BEGIN Data listing

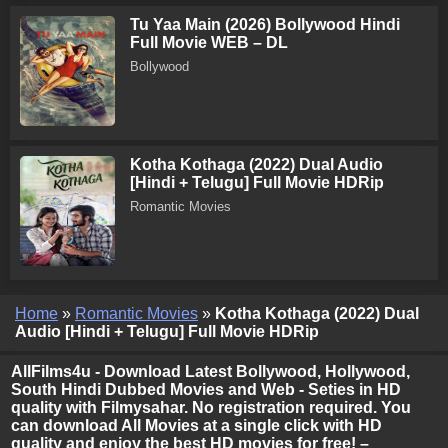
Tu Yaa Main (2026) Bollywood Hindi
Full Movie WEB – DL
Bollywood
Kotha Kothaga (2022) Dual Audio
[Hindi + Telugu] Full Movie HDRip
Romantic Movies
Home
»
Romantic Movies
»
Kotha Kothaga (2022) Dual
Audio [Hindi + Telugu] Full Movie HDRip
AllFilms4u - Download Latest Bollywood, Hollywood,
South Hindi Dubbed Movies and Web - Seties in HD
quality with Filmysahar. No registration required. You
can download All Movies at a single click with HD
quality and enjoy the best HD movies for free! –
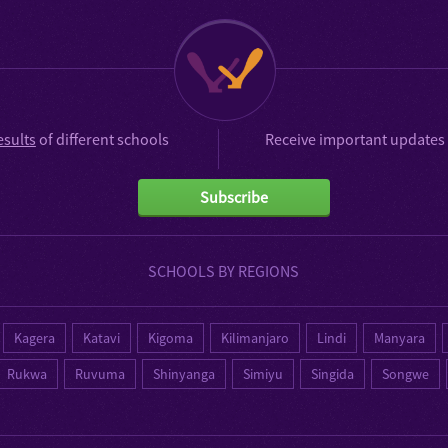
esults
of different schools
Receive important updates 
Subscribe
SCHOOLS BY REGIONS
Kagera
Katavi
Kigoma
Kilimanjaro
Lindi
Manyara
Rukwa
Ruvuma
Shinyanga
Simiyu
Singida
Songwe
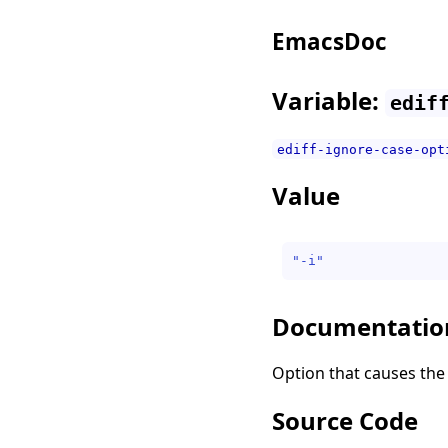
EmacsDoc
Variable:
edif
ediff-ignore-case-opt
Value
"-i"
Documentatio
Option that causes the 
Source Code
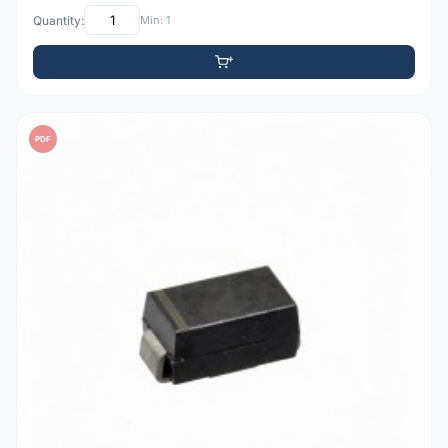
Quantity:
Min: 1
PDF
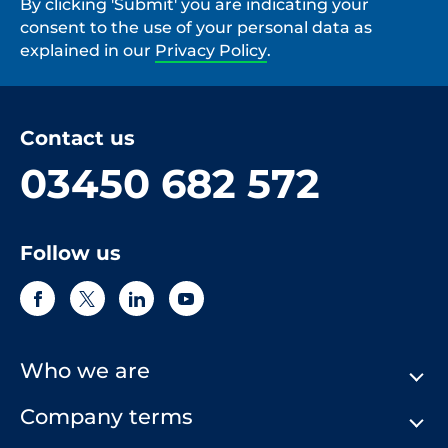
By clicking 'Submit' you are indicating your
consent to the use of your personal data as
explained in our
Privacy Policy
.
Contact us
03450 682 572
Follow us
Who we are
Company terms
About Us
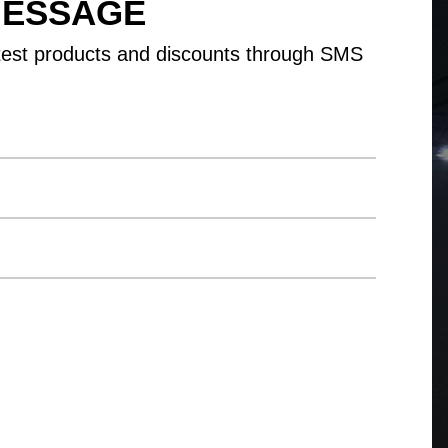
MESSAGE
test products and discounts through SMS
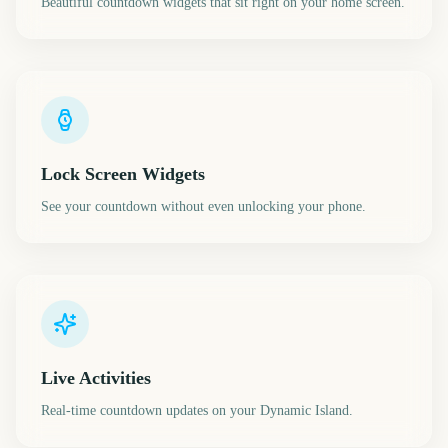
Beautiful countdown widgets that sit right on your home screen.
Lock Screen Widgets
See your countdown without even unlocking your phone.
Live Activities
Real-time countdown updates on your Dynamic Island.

END Data listing
BEGIN Data listing

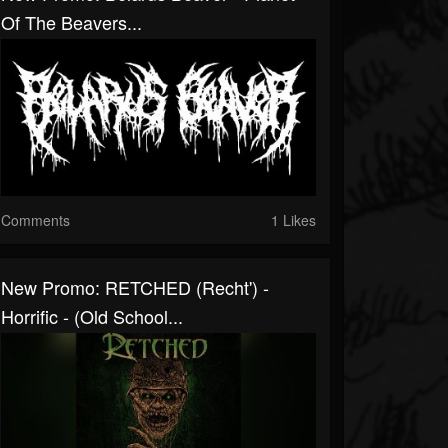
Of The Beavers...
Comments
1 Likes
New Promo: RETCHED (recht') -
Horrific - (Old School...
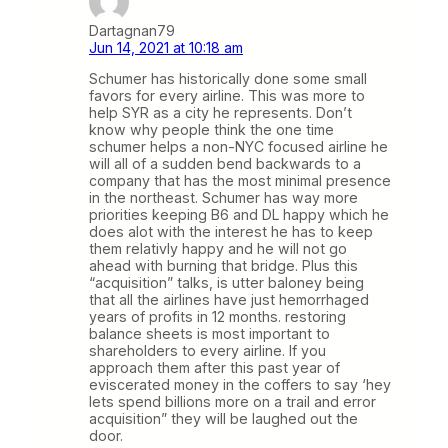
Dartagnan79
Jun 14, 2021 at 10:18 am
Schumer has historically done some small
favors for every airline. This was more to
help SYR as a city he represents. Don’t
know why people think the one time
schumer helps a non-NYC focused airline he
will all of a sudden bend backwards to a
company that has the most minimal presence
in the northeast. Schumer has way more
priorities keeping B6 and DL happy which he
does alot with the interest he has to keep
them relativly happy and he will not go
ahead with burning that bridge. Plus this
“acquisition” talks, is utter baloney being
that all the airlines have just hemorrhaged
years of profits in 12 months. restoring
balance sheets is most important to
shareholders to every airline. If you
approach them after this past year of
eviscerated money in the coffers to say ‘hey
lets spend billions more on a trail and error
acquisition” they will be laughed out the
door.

END Data listing

**What the task asks**:
Go through the entries above and copy out every line that includes the word "Dual".

**Answer space**:
Kotha Kothaga (2022) Dual Audio
Kotha Kothaga (2022) Dual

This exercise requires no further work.